If I had not had so much accumulated work in my desk today, I would have had it fairly easy. Molyneaux and I are the only fellows who are up to date on all the deadlines we have for getting work turned in. Today he wrote letters all day long but I worked on some Class F Allotments which had accumulated in my more busy days. Who knows but that some day in the future whether far or near I will be able to sit down at the typewriter in the morning and begin writing a book to you about, "How to get along in the Army" or "Just what is a goldbrick".
There are various tricks to this Army life which makes things a lot easier for a fellow and some of them are beginning to penetrate my thick skull. For one thing, when someone comes up to you and asks you a silly question don't worry about the answer. Just tell them anything and make them happy. It saves you a lot of trouble and time.
An example of this came up the other day when they wanted to know how many men we would have in the hospital at a date a few weeks in advance. Now what are we supposed to be? Mindreaders? The other clerks started figuring this, that and the other and getting all set to go ask their Sgts or to call the hospital. Molyneaux and I looked at each other and I said, "Company A is going to have four men in the hospital two weeks from now", and he said, "Tell 'em the same thing for Company B, pal". Believe it or not, that answer was satisfactory.
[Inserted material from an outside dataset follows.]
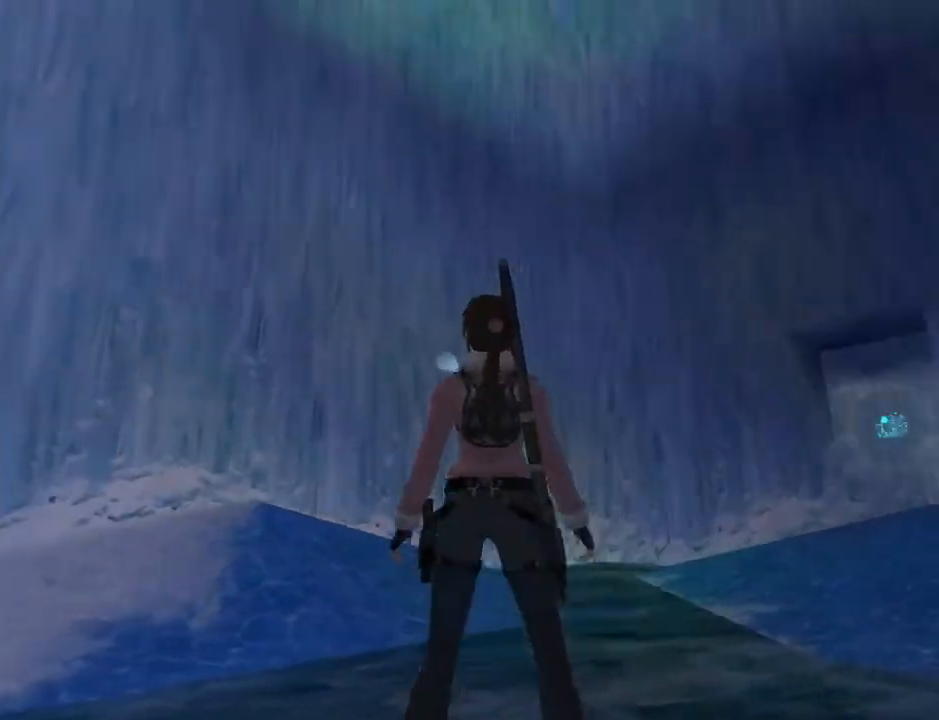
{"dt_ms": 500, "buttons": ["L2", "DPAD_DOWN", "DPAD_LEFT"], "left_stick": "center", "right_stick": "center", "events": [[367, "DPAD_LEFT", "down"]]}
Then again, just yesterday Mike (Nyalka) wanted to know where certain forms were that went with a man's records when he was discharged. They pertained to the clothing and equipment and I didn't know the slightest thing about them so I said, "My supply sergeant will take care of that", and he was satisfied with that answer. But the most amazing miracle was that not even ten minutes later my supply sergeant (Myers) walks in with those very forms.
They told me to "Wise up boy, wise up" (remember) and I guess I am.